With on-chain adoption flatlining, this reset in network composition could be a positive nuance.

The LTH sector is notorious for its stubbornness during bear markets; data shows they are not in the mood to sell. “The HODLer class remains resolute with both mature coin USD wealth reaching ATHs, and a multitude of lifespan metrics fully resetting to historical lows, emphasizing the unwillingness to spend held coins,” Glassnode continued, referencing its latest data analysis:

“This suggests the majority of current market churn is associated with the Short-Term Holder class.”

“Large Supply Airgap” Threatens a $12K Return

Despite the increasing number of LTHs as investors, STHs are still expected to produce a significant downside if Bitcoin goes below the $17,600 mark. According to Glassnode, the lack of volume will likely cause a sell-off within the next bid zone, which is currently at $12,000.

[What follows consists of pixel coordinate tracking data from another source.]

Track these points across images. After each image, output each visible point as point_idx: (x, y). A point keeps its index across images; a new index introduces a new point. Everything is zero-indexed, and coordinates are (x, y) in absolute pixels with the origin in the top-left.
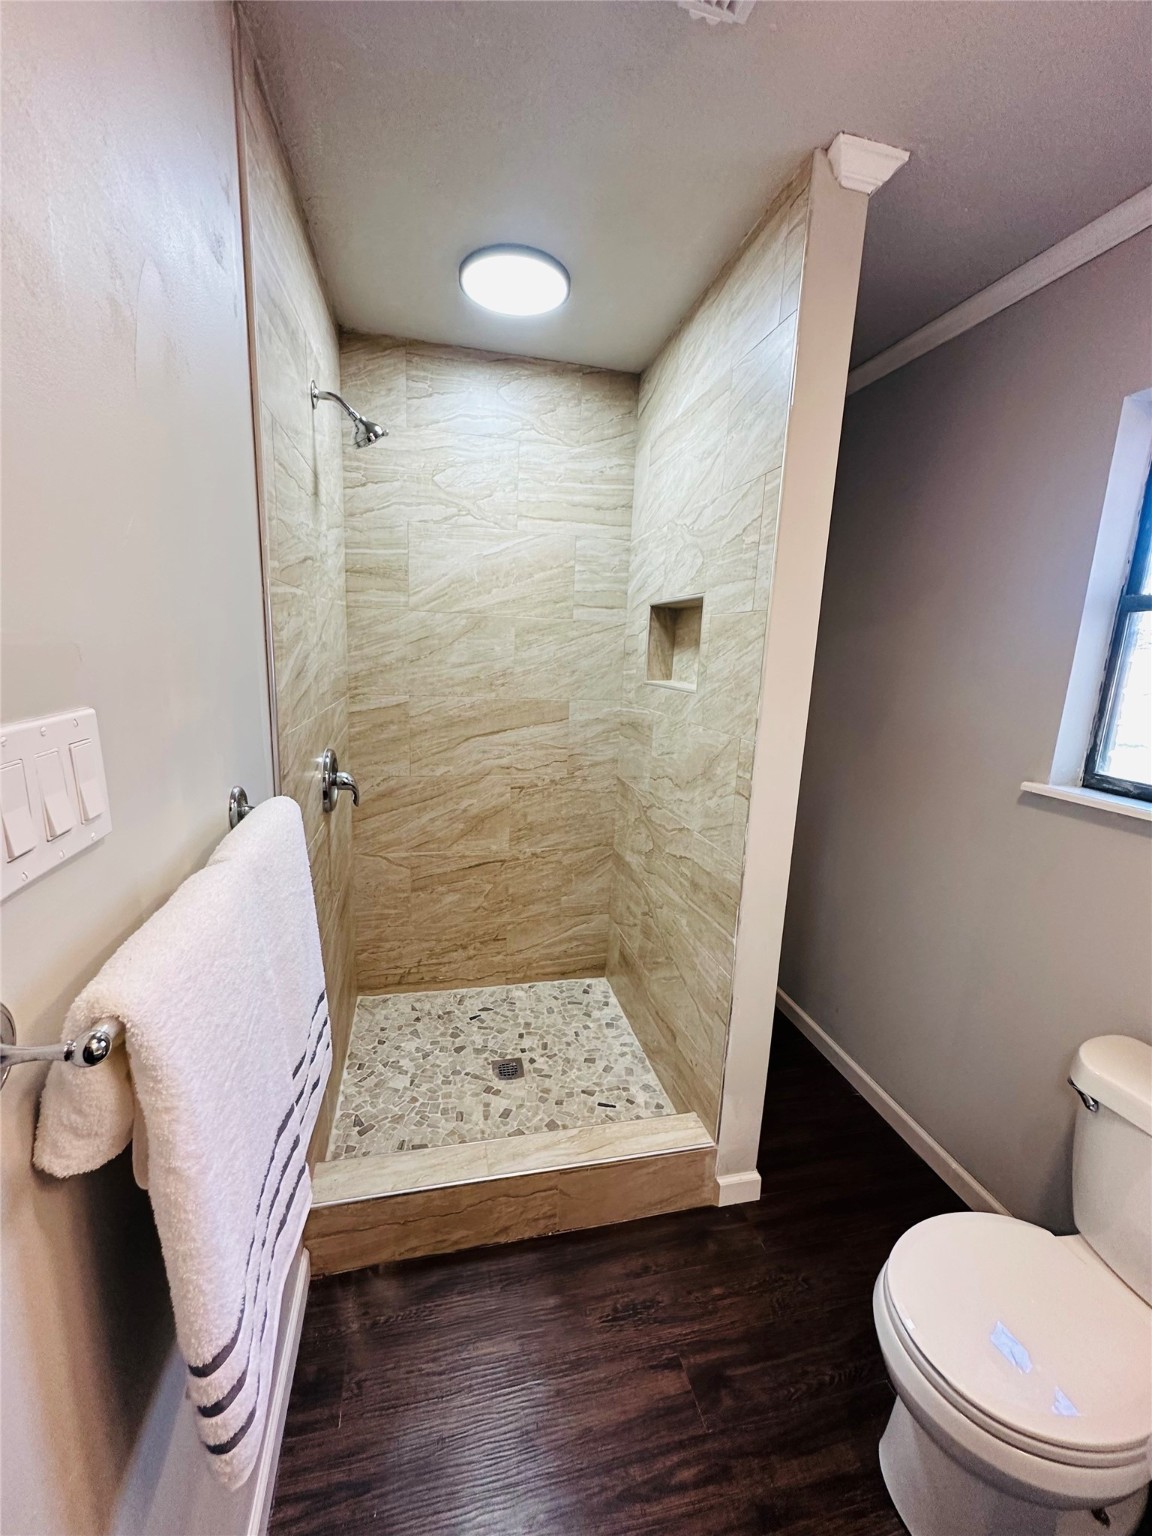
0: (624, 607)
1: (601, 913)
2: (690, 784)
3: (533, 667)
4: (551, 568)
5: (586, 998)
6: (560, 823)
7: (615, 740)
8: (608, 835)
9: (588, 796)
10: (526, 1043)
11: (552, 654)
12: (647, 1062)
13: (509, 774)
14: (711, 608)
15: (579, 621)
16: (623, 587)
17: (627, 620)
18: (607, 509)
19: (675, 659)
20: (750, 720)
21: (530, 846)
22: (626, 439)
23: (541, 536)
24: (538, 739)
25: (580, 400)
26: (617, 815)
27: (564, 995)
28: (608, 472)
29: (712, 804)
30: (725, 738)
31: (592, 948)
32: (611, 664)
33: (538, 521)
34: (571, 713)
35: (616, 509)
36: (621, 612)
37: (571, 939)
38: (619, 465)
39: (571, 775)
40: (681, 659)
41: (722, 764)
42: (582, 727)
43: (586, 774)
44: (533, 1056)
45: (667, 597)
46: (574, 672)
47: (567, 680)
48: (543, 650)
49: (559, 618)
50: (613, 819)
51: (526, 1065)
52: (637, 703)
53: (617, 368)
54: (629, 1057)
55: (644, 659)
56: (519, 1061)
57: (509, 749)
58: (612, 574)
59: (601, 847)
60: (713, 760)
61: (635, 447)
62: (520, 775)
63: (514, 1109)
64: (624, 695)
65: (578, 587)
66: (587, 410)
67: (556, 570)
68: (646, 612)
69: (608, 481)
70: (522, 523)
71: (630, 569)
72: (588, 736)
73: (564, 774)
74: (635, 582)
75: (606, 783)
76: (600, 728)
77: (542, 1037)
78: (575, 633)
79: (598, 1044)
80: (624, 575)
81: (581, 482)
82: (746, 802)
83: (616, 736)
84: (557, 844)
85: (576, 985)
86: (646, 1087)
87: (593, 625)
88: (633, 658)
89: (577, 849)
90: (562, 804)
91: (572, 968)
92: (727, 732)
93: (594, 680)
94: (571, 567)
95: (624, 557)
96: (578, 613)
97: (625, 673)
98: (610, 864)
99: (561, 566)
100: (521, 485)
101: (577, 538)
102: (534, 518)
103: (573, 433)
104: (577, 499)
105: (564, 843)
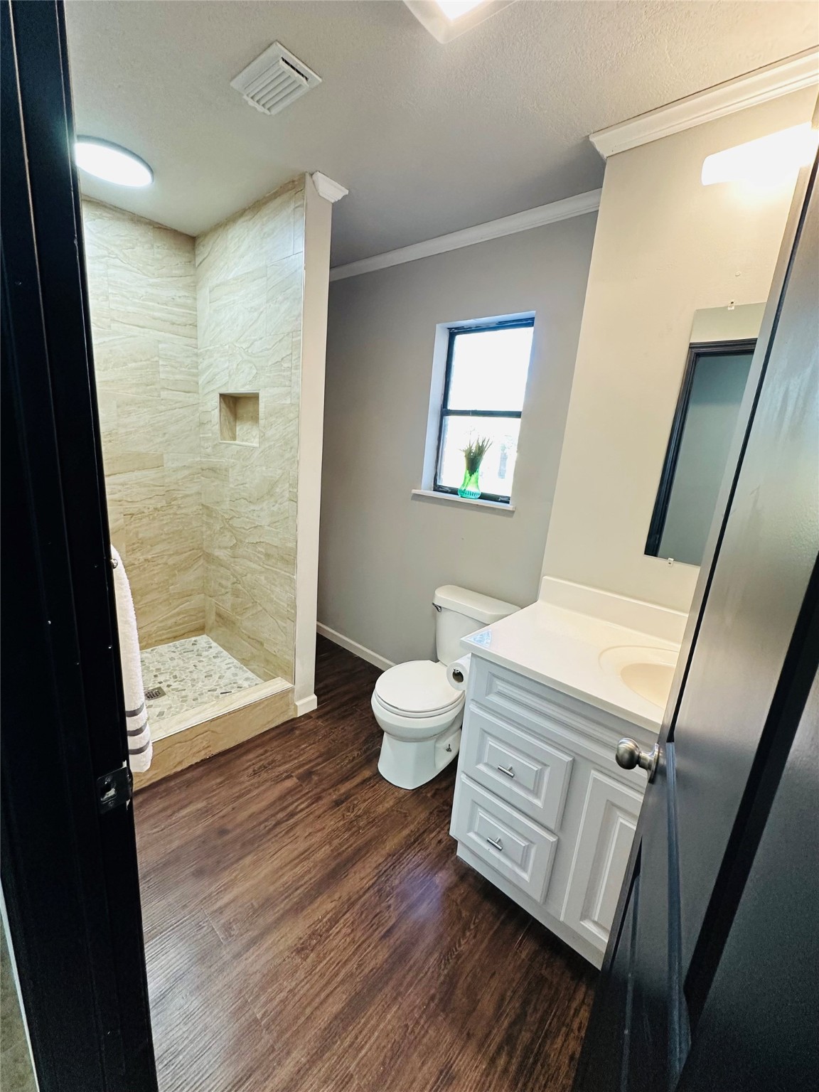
0: (197, 392)
1: (199, 594)
2: (260, 499)
3: (133, 429)
4: (141, 361)
5: (195, 648)
6: (163, 537)
7: (198, 480)
8: (198, 543)
9: (183, 518)
10: (161, 678)
11: (147, 421)
12: (245, 668)
13: (121, 505)
14: (264, 400)
15: (165, 399)
16: (195, 379)
17: (200, 401)
18: (179, 325)
19: (238, 428)
20: (294, 462)
21: (142, 555)
22: (189, 279)
23: (131, 336)
24: (142, 480)
25: (152, 246)
26: (204, 529)
27: (179, 649)
28: (179, 300)
29: (275, 509)
30: (279, 472)
31: (194, 617)
32: (191, 430)
33: (128, 326)
34: (165, 462)
35: (185, 325)
36: (196, 395)
37: (178, 614)
38: (185, 296)
39: (169, 505)
40: (241, 429)
41: (279, 486)
42: (174, 471)
43: (180, 503)
44: (169, 683)
45: (231, 390)
46: (165, 434)
47: (159, 440)
48: (140, 417)
49: (150, 396)
50: (202, 532)
51: (165, 689)
52: (214, 455)
53: (179, 230)
54: (233, 668)
55: (217, 427)
56: (160, 688)
57: (120, 487)
58: (186, 370)
59: (195, 551)
60: (274, 484)
61: (195, 286)
62: (130, 505)
63: (166, 710)
64: (202, 450)
65: (162, 376)
66: (158, 253)
67: (145, 363)
68: (217, 398)
69: (178, 305)
70: (115, 326)
71: (200, 367)
72: (179, 478)
73: (164, 503)
74: (204, 377)
75: (195, 509)
76: (186, 472)
77: (171, 673)
78: (163, 408)
79: (211, 667)
80: (195, 371)
81: (158, 303)
82: (295, 504)
83: (198, 478)
84: (164, 551)
85: (187, 642)
86: (247, 679)
87: (177, 402)
88: (208, 426)
89: (177, 553)
90: (164, 524)
91: (183, 632)
92: (281, 469)
93: (180, 440)
94: (156, 361)
95: (194, 359)
96: (164, 394)
97: (201, 436)
98: (201, 561)
99: (149, 360)
100: (111, 298)
101: (159, 342)
102: (124, 323)
103: (149, 267)
104: (157, 314)
105: (168, 550)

The Week On-Chain states elsewhere:

“A large supply airgap is apparent below $18k until the $11k–$12k range. Trading below the current cycle low would put an extraordinary volume of Short-Term Holder coins into a deep unrealized loss, which may exacerbate downside reflexivity and trigger yet another wide-ranging capitulation event.”

A chart showing the lack of volume between the two price areas was also included. That starkly contrasted with the area of around $20,000, which is now full of interest. The macro factors that have affected BTC have contributed to the warnings about its potential to drop below $10,000.